Is It Worth Automating Static Analysis At This Point?
So we’ve made an agreement to always run static analysis on our code
before asking someone else to review it. This implies that any code
we deploy to production will have been run through static analysis at
least once. Even though our project and our team are small, we’ve
managed to put in place some important cornerstones on which we can
build a healthy engineering culture.
We could codify
our new agreement by writing it down in our wiki (if we have one).
Another way to codify our contract would be to set up a CI server
and configure it to fail the build if anyone commits a file that
doesn’t pass the syntax check. Yet another way to do this would be
for each of us to run watchr on
our laptops, and configure it to throw up a Growl alert whenever the
syntax check fails. We can pick one of these automated solutions,
spend a couple of hours setting it up and get its benefit throughout
the life of our project. So that seems like a worthwhile thing to do,
even though so far we only have one line of code.
There is a very convincing argument to be made that feature-complete
software is ultimately more valuable than a readable codebase.
That there is more value in what an application does than in how it
is put together. Perhaps it is fair to consider architecture,
including the comprehensibility of a program as source code, to be of
some benefit but still orthogonal to a program’s business value?
After all, it’s incontrovertibly true that the most important aspect
of developing software is
shipping it to the customer.
So then isn’t it the case that the
real value is all in what the software does?
Why is so much value placed on delivering readable code?
Greg Horvath recently showed me a
paper on JPL coding standards (PDF)
that encouraged eschewing some
pretty basic strategies (recursion, dynamic memory allocation) on the
grounds that they lead to code that is somewhat more difficult to run
through static analysis. The takeaway for me was that NASA cares
a lot about being able to tell what the code is intended to do,
without actually running it.
So while shipping feature-complete software is obviously important, it
seems that shipping readable software is really important,
too. Why? I think it’s because comprehensibility of components
contributes to the resiliency of a system overall.
A prototype that
works is good. A prototype that can evolve rapidly is even better.
Complexity is an inherent property of software. Comprehensibility is not.
It’s interesting to note that Dijkstra espoused
a readable-code-over-feature-completeness approach to software
architecture. He contrasted the two mindsets as “postulational” and
“operational,” respectively.
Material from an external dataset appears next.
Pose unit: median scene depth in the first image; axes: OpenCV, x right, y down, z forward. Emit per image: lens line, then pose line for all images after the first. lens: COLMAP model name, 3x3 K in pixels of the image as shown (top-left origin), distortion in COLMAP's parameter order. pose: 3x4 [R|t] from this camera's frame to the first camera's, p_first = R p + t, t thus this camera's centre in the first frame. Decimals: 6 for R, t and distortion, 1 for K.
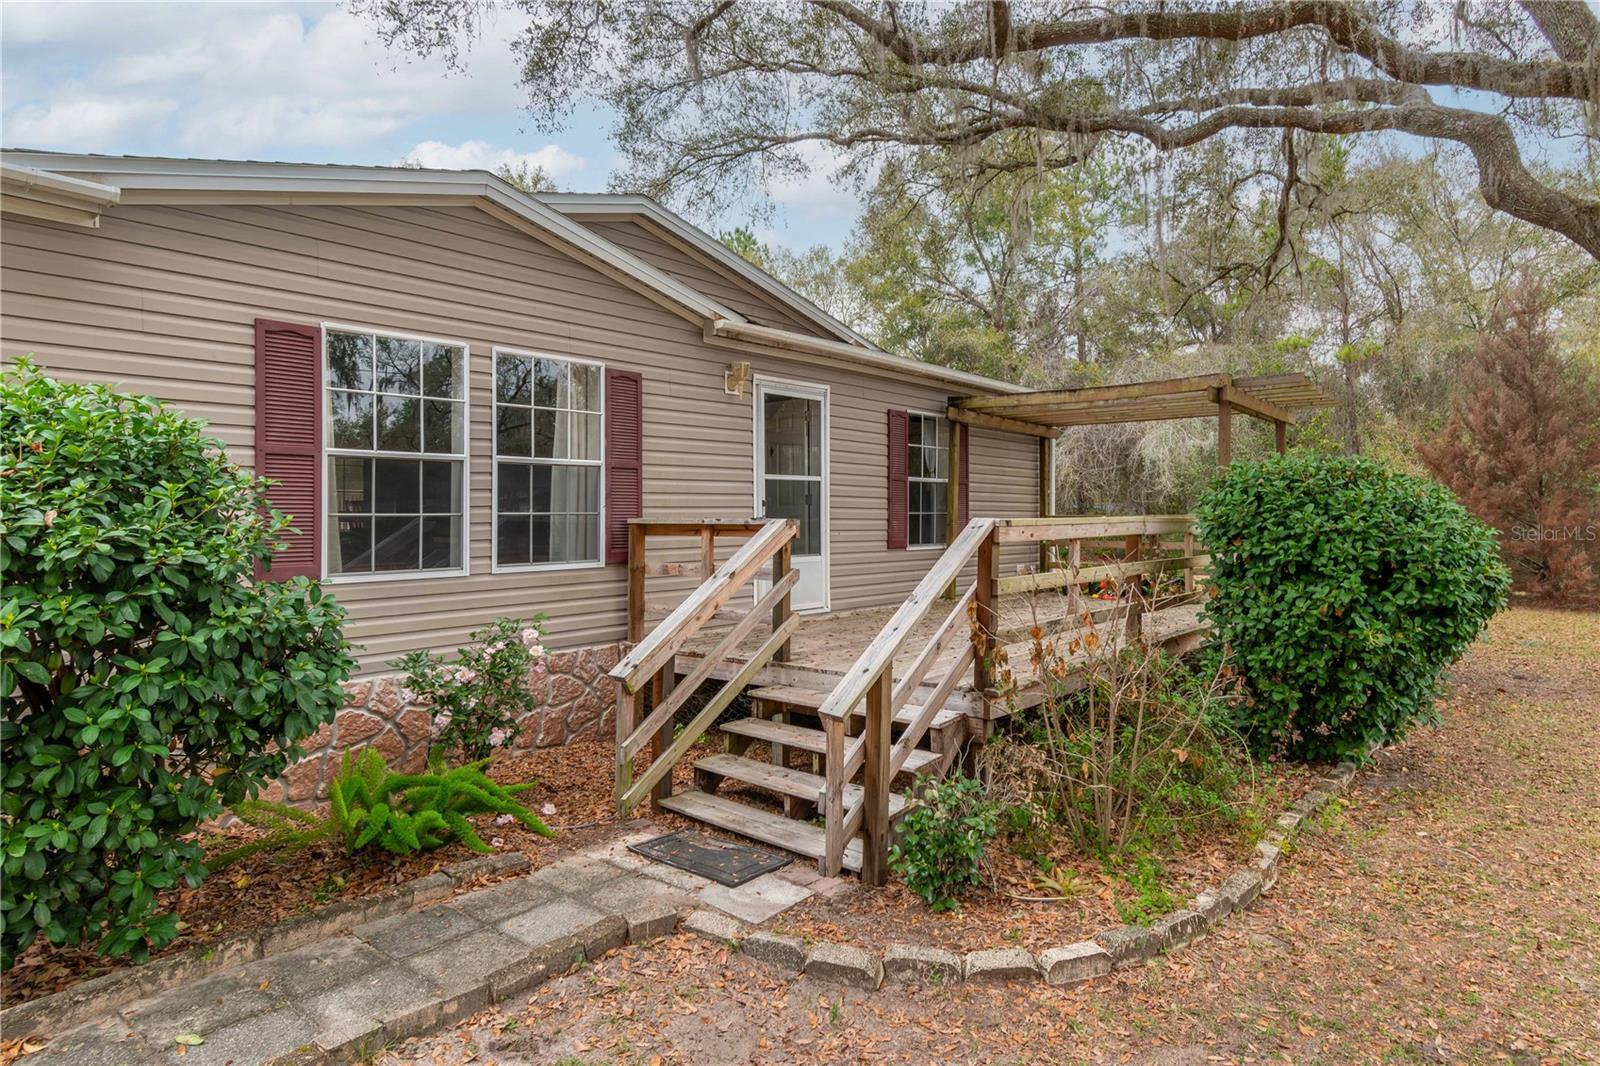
lens RADIAL K [[885.3, 0, 802.4], [0, 885.3, 526.8], [0, 0, 1]] dist [0.005186, -0.001557]
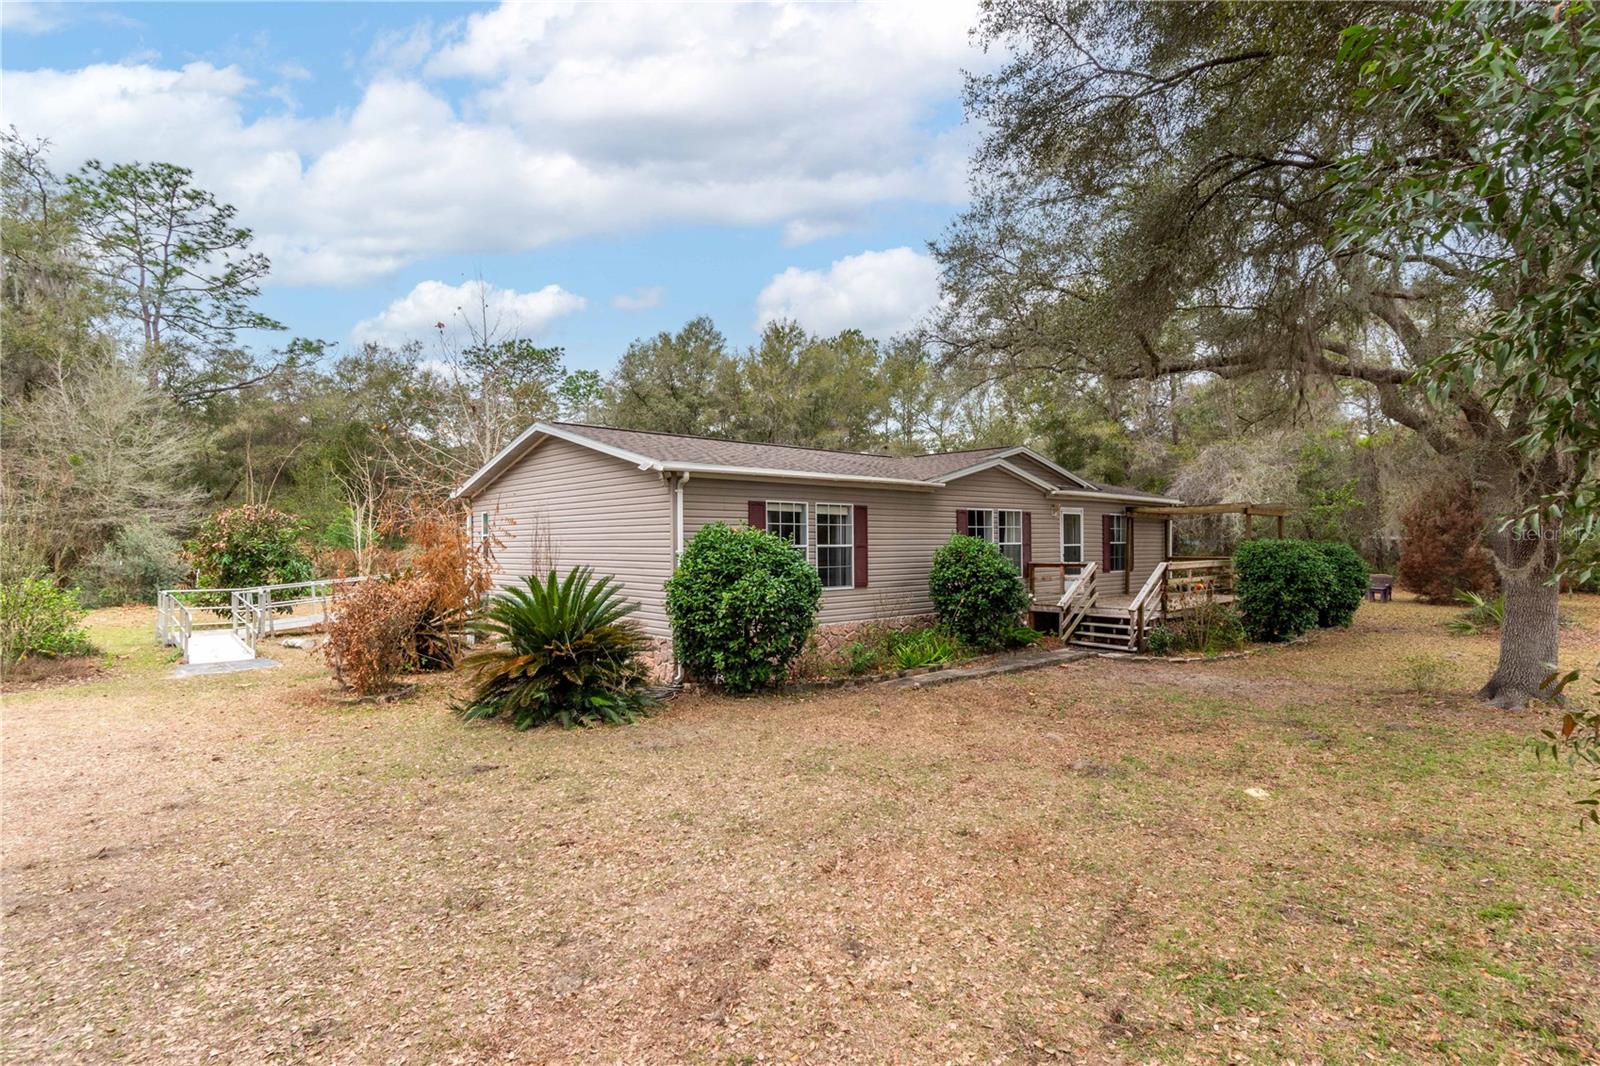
lens RADIAL K [[813.6, 0, 797.7], [0, 813.6, 542.3], [0, 0, 1]] dist [0.007776, -0.000144]
pose [[0.992739, -0.006946, -0.120088, -0.634120], [0.004585, 0.999791, -0.019931, -0.023706], [0.120201, 0.019235, 0.992563, -1.786666]]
Postulational meaning one can
postulate about what a program does just by reading the source.
Operational meaning that one bases one’s expectations about what a
program will do, on (educated) assumptions about what operations will
be carried out when that program is executed.
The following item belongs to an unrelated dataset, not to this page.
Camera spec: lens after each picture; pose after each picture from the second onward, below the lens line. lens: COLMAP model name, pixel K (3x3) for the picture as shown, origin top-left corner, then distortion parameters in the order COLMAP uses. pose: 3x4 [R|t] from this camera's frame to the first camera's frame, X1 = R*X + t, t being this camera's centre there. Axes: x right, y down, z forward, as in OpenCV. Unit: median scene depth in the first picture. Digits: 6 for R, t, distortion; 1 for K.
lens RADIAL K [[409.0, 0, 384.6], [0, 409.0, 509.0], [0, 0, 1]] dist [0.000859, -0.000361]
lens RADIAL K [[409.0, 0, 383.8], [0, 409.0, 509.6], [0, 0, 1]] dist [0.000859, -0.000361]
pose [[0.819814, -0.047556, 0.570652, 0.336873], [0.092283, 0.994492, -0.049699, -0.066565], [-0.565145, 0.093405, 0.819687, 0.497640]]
Dijkstra also once pronounced
that software is the most complex product ever produced by human
effort. When delivering any non-trivial software application, some
degree of complexity is intrinsic to the task. And obviously,
concepts that are complex do not lend themselves to implementations
that are easily readable. So maintaining comprehensibility in
the components of a complex system, turns out to be a rather difficult
problem.
Incidental complexity, once identified, can eventually be
factored out, leading to
code that is more readable overall. Therefore it is valuable to
take the (sometimes considerable amount of) time to distinguish between intrinsic and incidental complexity,
and to continually either avoid or remove the incidental complexities
that over time can make a codebase harder and harder to read.
The most interesting part of delivering software is watching what users do with it.
In order to provide a satisfying user experience
over the long term, any software needs to be able to adapt
iteratively and rapidly to the unpredictable needs and desires of its
user base. Resilient systems are best able to adapt, because successful
adaptation requires constant readjustment in the face of new
circumstances. So there is considerable value in preserving the
readability of source code throughout the life of a system.